The Russian Federation said its submission in A/CONF.164/L.47 included a definition of an "adjacent region". Norway supported the incorporation of such a definition to impart clarity in the text.
Japan proposed that conservation and management measures should be authentic, and tendered additional text on the definition of "international conservation and management measures" based on text contained in the FAO Compliance Agreement. Two additional definitions modeled on the Vienna Convention on the Law of Treaties were proposed by Japan in respect of "subregional or regional fisheries management organizations" and "arrangements". The US said it would support inclusion of a definition on the former, but not the latter. The EU argued for minimum definitions, but supported the inclusion of a working definition of "arrangement". Argentina, supported by Papua New Guinea, endorsed this point.

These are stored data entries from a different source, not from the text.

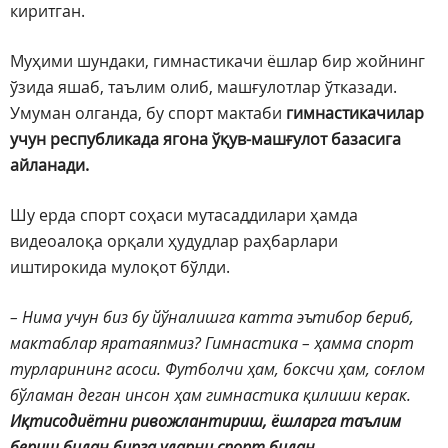
киритган.
Муҳими шундаки, гимнастикачи ёшлар бир жойнинг
ўзида яшаб, таълим олиб, машғулотлар ўтказади.
Умуман олганда, бу спорт мактаби
гимнастикачилар
учун республикада ягона ўқув-машғулот базасига
айланади.
Шу ерда спорт соҳаси мутасаддилари ҳамда
видеоалоқа орқали ҳудудлар раҳбарлари
иштирокида мулоқот бўлди.
– Нима учун биз бу йўналишга катта эътибор бериб,
мактаблар яратаяпмиз? Гимнастика – ҳамма спорт
турларининг асоси. Футболчи ҳам, боксчи ҳам, соғлом
бўламан деган инсон ҳам гимнастика қилиши керак.
Иқтисодиётни ривожлантириш, ёшларга таълим
бериш билан бирга уларни спорт билан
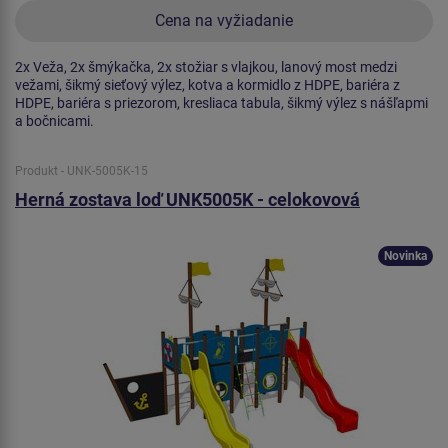
Cena na vyžiadanie
2x Veža, 2x šmýkačka, 2x stožiar s vlajkou, lanový most medzi
vežami, šikmý sieťový výlez, kotva a kormidlo z HDPE, bariéra z
HDPE, bariéra s priezorom, kresliaca tabula, šikmý výlez s nášľapmi
a bočnicami.
Produkt - UNK-5005K-15
Herná zostava loď UNK5005K - celokovová
Novinka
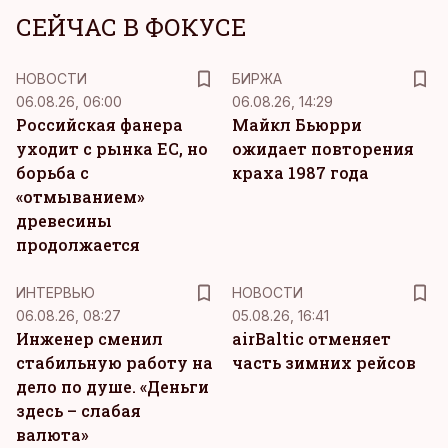
СЕЙЧАС В ФОКУСЕ
НОВОСТИ
БИРЖА
06.08.26, 06:00
06.08.26, 14:29
Российская фанера
Майкл Бьюрри
уходит с рынка ЕС, но
ожидает повторения
борьба с
краха 1987 года
«отмыванием»
древесины
продолжается
ИНТЕРВЬЮ
НОВОСТИ
06.08.26, 08:27
05.08.26, 16:41
Инженер сменил
airBaltic отменяет
стабильную работу на
часть зимних рейсов
дело по душе. «Деньги
здесь – слабая
валюта»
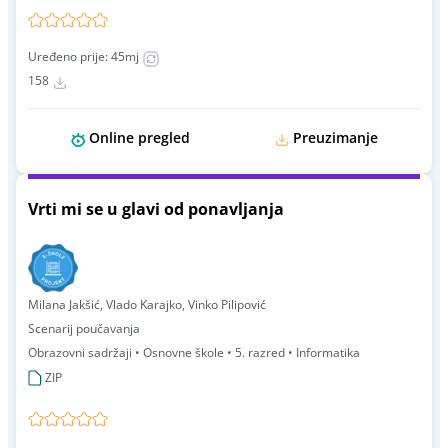
Uređeno prije: 45mj
158
Online pregled
Preuzimanje
Vrti mi se u glavi od ponavljanja
Milana Jakšić, Vlado Karajko, Vinko Pilipović
Scenarij poučavanja
Obrazovni sadržaji • Osnovne škole • 5. razred • Informatika
ZIP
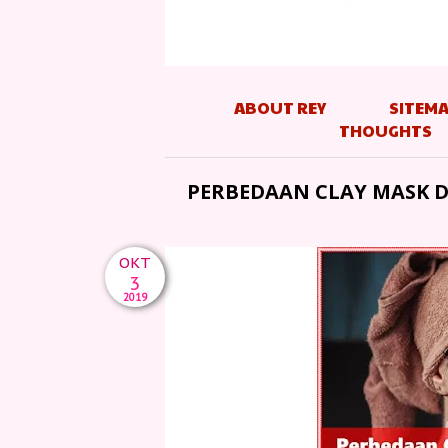
ABOUT REY
SITEM
THOUGHTS
PERBEDAAN CLAY MASK 
OKT
3
2019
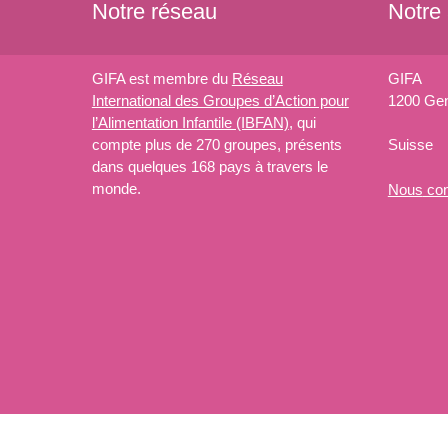
Notre réseau
Notre
GIFA est membre du
Réseau
GIFA
International des Groupes d’Action pour
1200 Ge
l’Alimentation Infantile (IBFAN)
, qui
compte plus de 270 groupes, présents
Suisse
dans quelques 168 pays à travers le
monde.
Nous
con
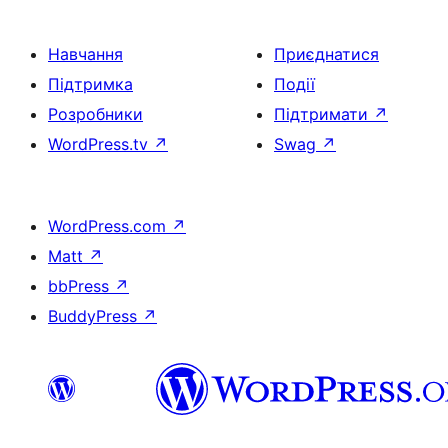
Навчання
Приєднатися
Підтримка
Події
Розробники
Підтримати
↗
WordPress.tv
↗
Swag
↗
WordPress.com
↗
Matt
↗
bbPress
↗
BuddyPress
↗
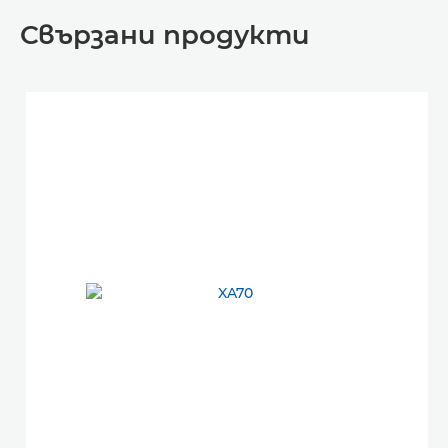
Свързани продукти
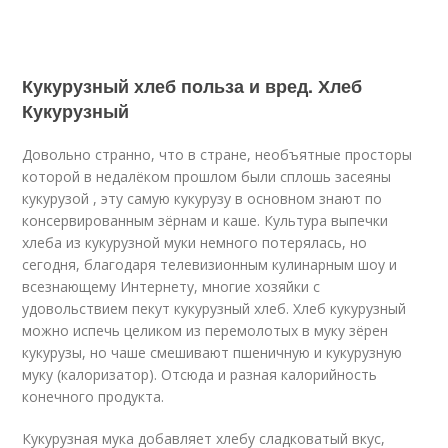
Кукурузный хлеб польза и вред. Хлеб
Кукурузный
Довольно странно, что в стране, необъятные просторы
которой в недалёком прошлом были сплошь засеяны
кукурузой , эту самую кукурузу в основном знают по
консервированным зёрнам и каше. Культура выпечки
хлеба из кукурузной муки немного потерялась, но
сегодня, благодаря телевизионным кулинарным шоу и
всезнающему Интернету, многие хозяйки с
удовольствием пекут кукурузный хлеб. Хлеб кукурузный
можно испечь целиком из перемолотых в муку зёрен
кукурузы, но чаше смешивают пшеничную и кукурузную
муку (калоризатор). Отсюда и разная калорийность
конечного продукта.
Кукурузная мука добавляет хлебу сладковатый вкус,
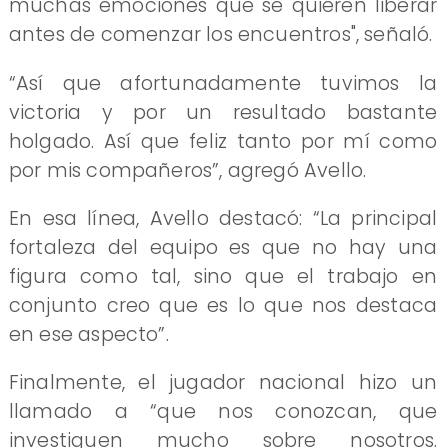
muchas emociones que se quieren liberar
antes de comenzar los encuentros", señaló.
“Así que afortunadamente tuvimos la
victoria y por un resultado bastante
holgado. Así que feliz tanto por mí como
por mis compañeros”, agregó Avello.
En esa línea, Avello destacó: “La principal
fortaleza del equipo es que no hay una
figura como tal, sino que el trabajo en
conjunto creo que es lo que nos destaca
en ese aspecto”.
Finalmente, el jugador nacional hizo un
llamado a “que nos conozcan, que
investiguen mucho sobre nosotros.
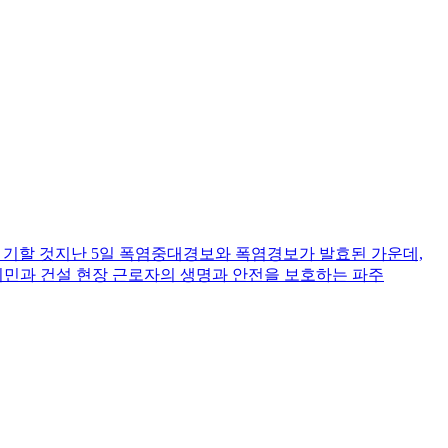
를 기할 것지난 5일 폭염중대경보와 폭염경보가 발효된 가운데,
민과 건설 현장 근로자의 생명과 안전을 보호하는 파주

Papua New Guinea argued for maintenance of constructive ambiguity within the text. New Zealand, Australia, Poland, the US, and Chile preferred to follow UNCLOS with a minimal number of definitions included in the text.

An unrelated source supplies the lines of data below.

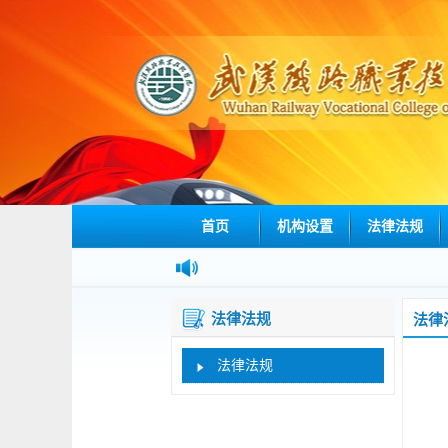
首页
机构设置
法律法规
法律法规
法律
法律法规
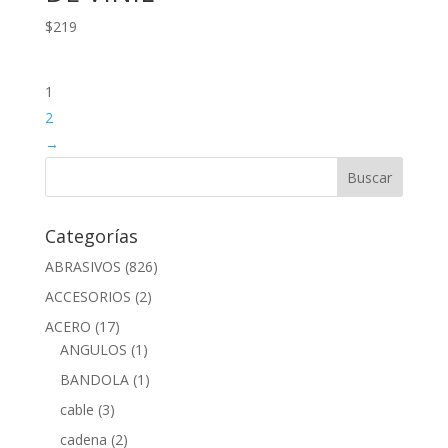
$
219
1
2
→
Categorías
ABRASIVOS
(826)
ACCESORIOS
(2)
ACERO
(17)
ANGULOS
(1)
BANDOLA
(1)
cable
(3)
cadena
(2)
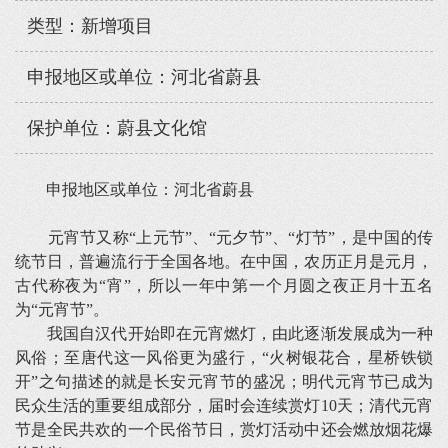
类型：新增项目
申报地区或单位：河北省蔚县
保护单位：蔚县文化馆
申报地区或单位：河北省蔚县
元宵节又称“上元节”、“元夕节”、“灯节”，是中国的传
统节日，普遍流行于全国各地。在中国，农历正月是元月，
古代称夜为“宵”，所以一年中第一个月圆之夜正月十五名
为“元宵节”。
我国自汉代开始即在元宵燃灯，由此逐渐发展成为一种
风俗；至唐代这一风俗更为盛行，“火树银花合，星桥铁锁
开”之句描述的就是长安元宵节的盛况；明代元宵节已成为
民众生活的重要组成部分，届时会连续赏灯10天；清代元宵
节是全民共欢的一个民俗节日，赏灯活动中还会燃放烟花爆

China said Article 1 should be as general as possible. The Japanese delegate expressed concern that Articles 63 and 64 of UNCLOS lack definition for the terms "directly", "organization", and "arrangement". He proposed that such definitions be included in the text to ensure the viability of the binding nature of the Agreement, particularly in reference to Articles 8 and 20. Estonia supported the inclusion of definitions in Article 1.

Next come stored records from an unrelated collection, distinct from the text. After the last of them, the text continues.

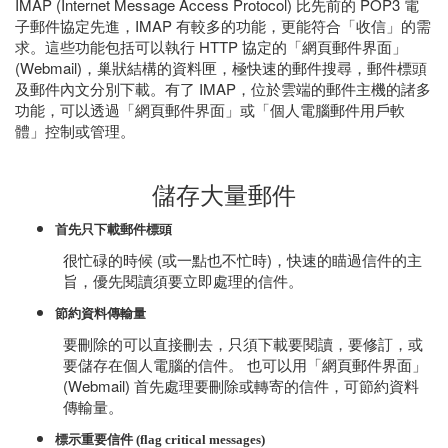
IMAP (Internet Message Access Protocol) 比先前的 POP3 電
子郵件協定先進，IMAP 有較多的功能，更能符合「收信」的需
求。這些功能包括可以執行 HTTP 協定的「網頁郵件界面」
(Webmail)，巢狀結構的資料匣，極快速的郵件搜尋，郵件標頭
及郵件內文分別下載。有了 IMAP，位於雲端的郵件主機的諸多
功能，可以透過「網頁郵件界面」或「個人電腦郵件用戶軟
體」控制或管理。
儲存大量郵件
首先只下載郵件標頭
很忙碌的時候 (或一點也不忙時)，快速的瞄過信件的主
旨，優先閱讀須要立即處理的信件。
節約資料傳輸量
要刪除的可以直接刪去，只須下載要閱讀，要修訂，或
要儲存在個人電腦的信件。 也可以用「網頁郵件界面」
(Webmail) 首先處理要刪除或轉寄的信件，可節約資料
傳輸量。
標示重要信件 (flag critical messages)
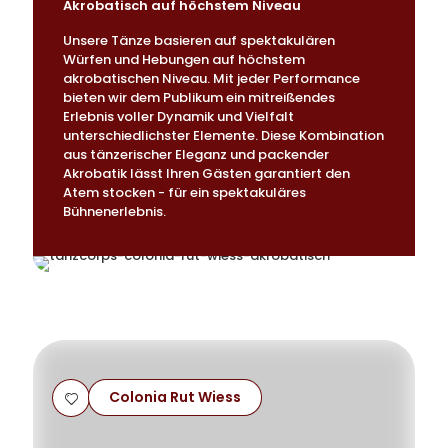
Akrobatisch auf höchstem Niveau
Unsere Tänze basieren auf spektakulären
Würfen und Hebungen auf höchstem
akrobatischen Niveau. Mit jeder Performance
bieten wir dem Publikum ein mitreißendes
Erlebnis voller Dynamik und Vielfalt
unterschiedlichster Elemente
.
Diese Kombination
aus tänzerischer Eleganz und packender
Akrobatik lässt Ihren Gästen garantiert den
Atem stocken - für ein spektakuläres
Bühnenerlebnis.
Colonia Rut Wiess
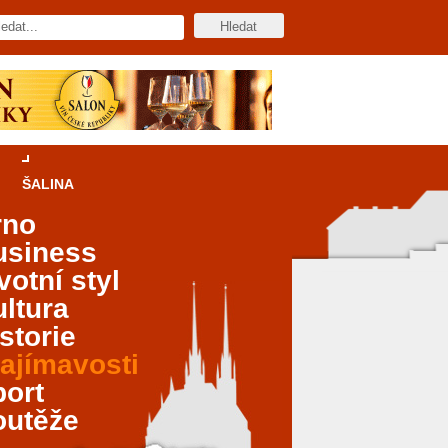
ŠALINA
rno
usiness
votní styl
ltura
storie
ajímavosti
port
outěže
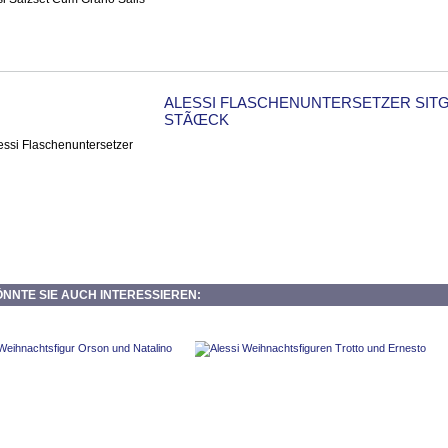
ALESSI FLASCHENUNTERSETZER SITG
STÃŒCK
NNTE SIE AUCH INTERESSIEREN:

Poland questioned the use of the word "entities" at the end of paragraph (3) and said that the paragraph should reflect the reality that "entities" must also include those fishing in EEZs. In response, the Chair pointed out that paragraph (3) is a particular reference to the status of China.
The Russian Federation said that the use of the word "optimum" is taken from Articles 62 and 64 of UNCLOS. Long-term conservation pursues the goal of long-term utilization of the stocks. Brazil disagreed, saying Article 64 refers to HMFS and that the term "optimum utilization" has been superseded by the term "sustainable". The Chair supported Brazil's interpretation and said that "sustainable use" is not harmful. The EU, supported by Japan, proposed adding "throughout the entire range of their distribution" at the end of Article 2, which contains the objective.
In consideration of Article 3, dealing with application, Peru emphasized "rights and obligations" to conserve and manage fish stocks. The US said that the application of Articles 5, 6 and 7 should clearly apply to the area of the high seas and the areas under national jurisdiction.
The delegate of Peru expressed concern over the text in Article 4, dealing with the relationship between UNCLOS and the Draft Agreement, and said it should include reference to the sovereign rights of both coastal States and high seas fishing States. He suggested that Article 7, paragraph (1) should be moved to Article 4 to create a chapeau covering these issues.
The Chair said he had examined the possibility of incorporating Article 7, paragraph (1) into Article 4, and that perhaps a clarification could be inserted stating that in the event of an inconsistency, UNCLOS shall prevail.